28/04/2023 - 9:30
Diferenciada na multidão. Era assim que Holly Golightly, vivida por Audrey Hepburn no filme Bonequinha de Luxo, de 1961, aparecia nas ruas de Nova York e em sua parada favorita: a Tiffany. Criada em 1837 por Charles Lewis Tiffany e John B. Young, a marca de joias ganharia o famoso empreendimento da Quinta Avenida nos anos 1940. Considerada uma das cinco maiores atrações turísticas de Manhattan, a loja esteve fechada para reforma desdes 2019 e acaba de reabrir para o público ansioso por explorar os 10 mil m2 de novidades. Uma delas é que os três últimos dos dez andares do prédio, que fica na esquina da Broadway, foram revitalizados e trazem um mirante com vista privilegiada da cidade. “É como uma represa que se rompe. Eu mesmo, quando for a Nova York, quero visitá-la”, diz Julio Moreira, professor do Hub de Moda e Luxo da ESPM. As expectativas, quando o assunto é ostentação, se multiplicam. Os consumidores do mercado esperam exclusividade, qualidade e excelência, mas também uma experiência de consumo: “Você tem joias maravilhosas no mundo todo. Tem que se diferenciar gerando experiências e reforçando esses ativos. O storytelling é um dos artigos de luxo.” Outras atrações aguardadas são o Blue Box Café, sob a liderança do famoso chef de cozinha Daniel Boulud, e a “sala de experiência Audrey Hepburn”. “Quem não gostaria de estar na pele dela?”, brinca o professor da ESPM.

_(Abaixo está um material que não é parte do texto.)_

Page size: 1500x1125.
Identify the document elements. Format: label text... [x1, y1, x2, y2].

Observada pela protagonista na primeira cena do filme da década de 1960, a estátua de Atlas segue intacta sobre a porta de entrada, assim como toda a fachada. Condenado por Zeus a sustentar os céus pela eternidade, ali o deus grego tem a função de segurar o objeto que informa o tempo. A verdade é que 83 anos de idade, quatro de reforma, algumas publicidades polêmicas e uma pandemia não deixaram nenhum brilho retroceder. Em 2021, a joalheria que começou com US$ 1.000 foi adquirida pelo maior grupo deste universo, a LVMH Moët Hennessy Louis Vuitton, por US$ 16,2 bilhões. À frente do império que reúne mais de 70 marcas, Bernard Arnault é a pessoa mais rica do mundo, superando Elon Musk na última lista da Forbes. Seu filho Alexandre Arnault é o atual presidente-executivo da TIffany & Co e figura na linha de sucessão do magnata francês. Hoje a Tiffany tem mais de 300 lojas no mundo, seis delas no Brasil.

Legado nobre
Da mesma forma que Louboutin se valeu do vermelho, e o preto ficou marcado em visuais da Chanel, a escolha da cor hoje informalmente intitulada “azul Tiffany” foi fundamental na perpetuação do conceito. A professora de História da Moda da Faculdade Santa Marcelina, Miti Shitara, lembra que cores como púrpura e azul eram de obtenção difícil e dispendiosa, e por isso cabiam aos membros da nobreza. “O púrpura, por exemplo, era proveniente do suco de uma concha processada e vendida por cretenses na Antiguidade. Já o azul royal, acrescido de flor de lis, inconfundivelmente remete à realeza francesa.” Ao trazer as primeiras peças europeias para o centro comercial e turístico da cidade mais populosa dos Estados Unidos, os fundadores ofereciam um aperitivo da nobreza. “O mundo do luxo vende um grande sonho e esse mercado sempre vai existir. Quando as pessoas buscam o luxo, querem criar a própria identidade”, confirma Julio Moreira. Sua renovação, contudo, é primordial em uma época de exibicionismo e excessos.
O uso do diamante amarelo por Lady Gaga, no Oscar 2019, e campanhas como “Not Your Mother’s Tiffany” e “About Love”, estrelada por Beyoncé e Jay-Z, estão entre as investidas recentes para se aproximar das novas gerações. O quadro de Jean-Michel Basquiat que aparece nas fotos do casal de músicos, inclusive, estampa uma das paredes do local. Obras de artistas renomados, como Damien Hirst, também decoram o interior do projeto assinado pelo atual e excêntrico Peter Marino, arquiteto responsável por condomínios luxuosos e outras lojas da Louis Vuitton. “Luxo e tradição não podem cheirar a naftalina”, alerta o professor da ESPM, que vê esperança na nova fase: “O segredo é atrair pessoas. Se não for para comprar joias de milhões, que seja para tomar um café com croissant”. É como diz a a personagem de Audrey Hepburn: “Nada de ruim acontece na Tiffany’s”.